The Marvel Universe has always had problems with masked identities. From the Sentinels and the Mutant Registration Act to Jonah Jameson and his tirades against Spider-Man, masked heroes and villains are usually the object of scorn. However, when a group of heroes inadvertently destroy a small town, the scales of tolerance are tipped and the civilians call for the cataloging of the super-hero community. The mini-series, "Civil War: Front Line", deals with what the normal man and woman on the street thing of this turning point in the history of the once merry Marvel universe. Caution: Possible spoilers ahead.
Ben Urich is understandably shaken by the news that Spider-Man is fellow Bugle employee Peter Parker. Others are angry at Parker for keeping a secret, and Jameson has gone so far as to publicly fire Peter Parker. Reports from other papers want to find out what the mood is like inside the Daily Bugle, but Urich pushes past them and claims that he has the exclusive to Spider-Man's unmasking. He makes his way to an elevator and once inside he calls Peter Parker. Urich is shocked when he hears and sees Peter clinging to the elevator's ceiling.
Meanwhile, in a bar, Sally Floyd and the super heroine Firestar sit and drink, discussing what the Registration Act means for Firestar. The super heroine says that the Registration, at least for her, is taking away far more than it would give her. Due to this, she decides to stop being Firestar.
At the Daily Bugle offices, Jonah Jameson and Robbie Robertson are talking about Urich's meeting with Parker the previous night. Jonah is understandably feeling betrayed at Peter Parker's actions over the past several years (comic book time). Jonah refuses to print anything Urich has written about Parker, and the scene shifts to a drunken Prodigy later that night.
Prodigy is ranting on a rooftop about being a hero, and the only reason they're going to arrest him is because he refuses to register. Ben Urich and Sally Floyd meet up at this point and wonder if anyone will listen. Moments later, the NYPD and Iron Man come flying in. Iron Man tells Prodigy that he has ten seconds to leave peacefully. Instead, Prodigy berates Iron Man for basically being a rich traitor and throws an empty bottle at Stark. The bottle is followed by Prodigy himself, who launches himself at Iron Man and the two being to brawl. Iron Man wins, and Prodigy is arrested.

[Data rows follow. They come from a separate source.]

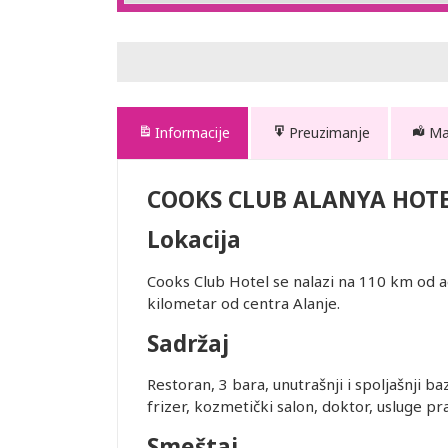
Informacije
Preuzimanje
M
COOKS CLUB ALANYA HOT
Lokacija
Cooks Club Hotel se nalazi na 110 km od a
kilometar od centra Alanje.
Sadržaj
Restoran, 3 bara, unutrašnji i spoljašnji ba
frizer, kozmetički salon, doktor, usluge pra
Smeštaj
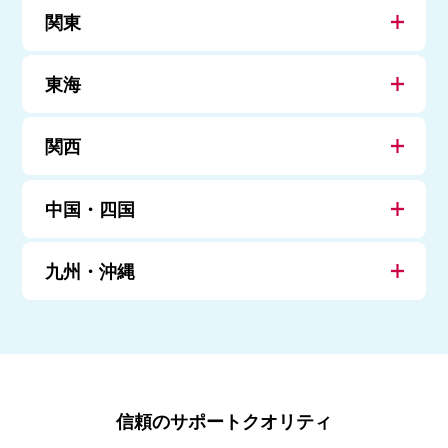
関東
東海
関西
中国・四国
九州・沖縄
信頼のサポートクオリティ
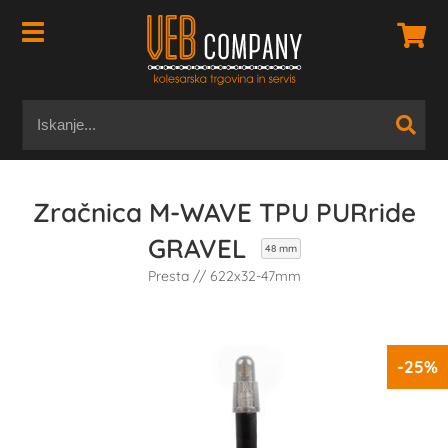
Zračnica M-WAVE TPU PURride
GRAVEL
48 mm
Presta // 622x32-47mm
-25%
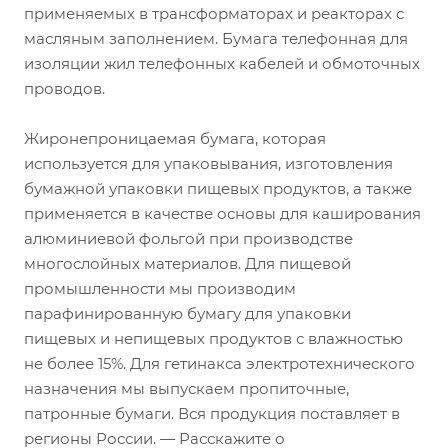
применяемых в трансформаторах и реакторах с
масляным заполнением. Бумага телефонная для
изоляции жил телефонных кабелей и обмоточных
проводов.
Жиронепроницаемая бумага, которая
используется для упаковывания, изготовления
бумажной упаковки пищевых продуктов, а также
применяется в качестве основы для каширования
алюминиевой фольгой при производстве
многослойных материалов. Для пищевой
промышленности мы производим
парафинированную бумагу для упаковки
пищевых и непищевых продуктов с влажностью
не более 15%. Для гетинакса электротехнического
назначения мы выпускаем пропиточные,
патронные бумаги. Вся продукция поставляет в
регионы России. — Расскажите о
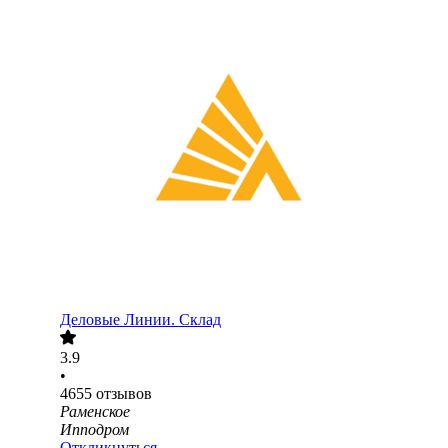
Деловые Линии. Склад
3.9
•
4655
отзывов
Раменское
Ипподром
Откликнуться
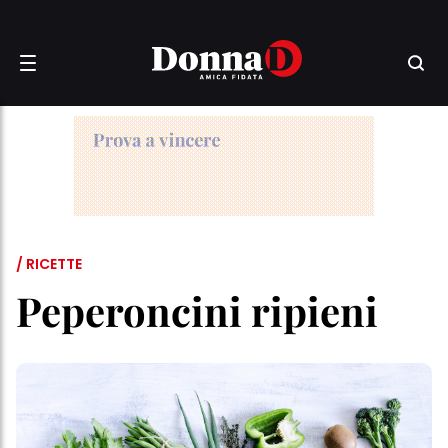
/ RICETTE
Peperoncini ripieni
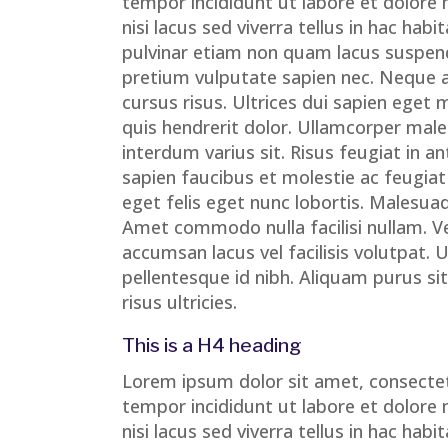
tempor incididunt ut labore et dolore 
nisi lacus sed viverra tellus in hac h
pulvinar etiam non quam lacus suspend
pretium vulputate sapien nec. Neque 
cursus risus. Ultrices dui sapien eget 
quis hendrerit dolor. Ullamcorper mal
interdum varius sit. Risus feugiat in
sapien faucibus et molestie ac feugiat
eget felis eget nunc lobortis. Malesua
Amet commodo nulla facilisi nullam. 
accumsan lacus vel facilisis volutpat
pellentesque id nibh. Aliquam purus s
risus ultricies.
This is a H4 heading
Lorem ipsum dolor sit amet, consectet
tempor incididunt ut labore et dolore 
nisi lacus sed viverra tellus in hac h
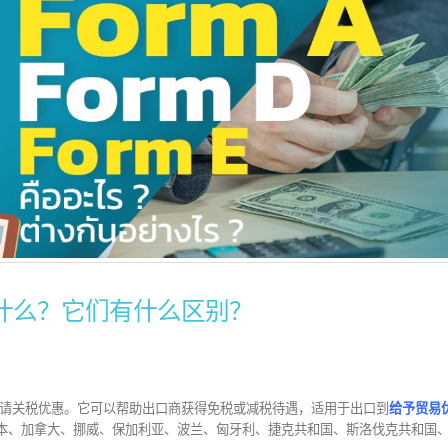
在中国注册公司如何规划
什么是Form E
1
24
税收？缴纳哪些税款？
Form E是一种原产
 月
7 月
在中国-东盟自由贸
在中国注册公司，除了准备业务运营
（ACFTA）下的关税减免。
，企业家还需要初步了解相关税收状况，
与中国之间的贸易协定，旨在
便能够合理管理收入并进行税务规划。
之间的经济、贸易和投资发
d more
表格E是什么？它们有什么区别？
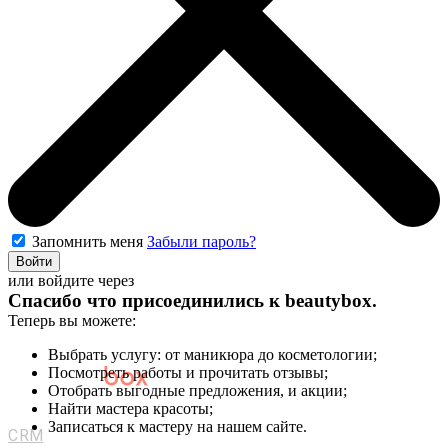
Запомнить меня
Забыли пароль?
Войти
или войдите через
Спасибо что присоединились к
beautybox
.
Теперь вы можете:
Выбрать услугу: от маникюра до косметологии;
Посмотреть работы и прочитать отзывы;
Отобрать выгодные предложения, и акции;
Мастерам и салонам
Найти мастера красоты;
Записаться к мастеру на нашем сайте.
CRM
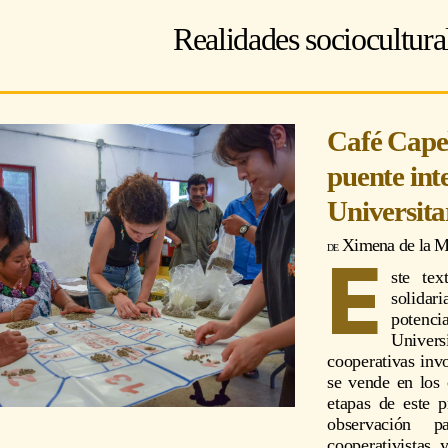
Realidades sociocultura
Café Capel
puente int
Universita
Ximena de la M
E
ste te
solidar
potencia
Univers
cooperativas inv
se vende en los 
etapas de este 
observación pa
cooperativistas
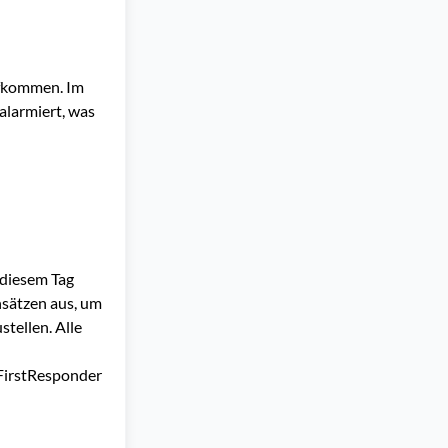
ufkommen. Im
alarmiert, was
 diesem Tag
nsätzen aus, um
tellen. Alle
FirstResponder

The highlight and main focus of this issue was the Daily Bugle's reaction to Spider-Man's unmasking. While this was briefly covered in the other books, the fact that Jameson feels so betrayed by Parker that he refuses to run what would surely be a major story says a lot about Jameson's feelings on the subject. Meanwhile, we get one of Spider-Man's amazing friends supposedly hanging up her costume while someone whom Spider-Man had a hand in creating is one of the first unregistered combatants to be arrested. Perhaps the remaining Slingers will make an appearance before this whole thing plays out.
The writing is superb, while the art is quite fitting to the story. A grittier sort of style for a story focusing on the common man and woman trying to make sense of this whole Civil War thing.
It took less than fifteen minutes for Iron Man to take out a drunken Prodigy.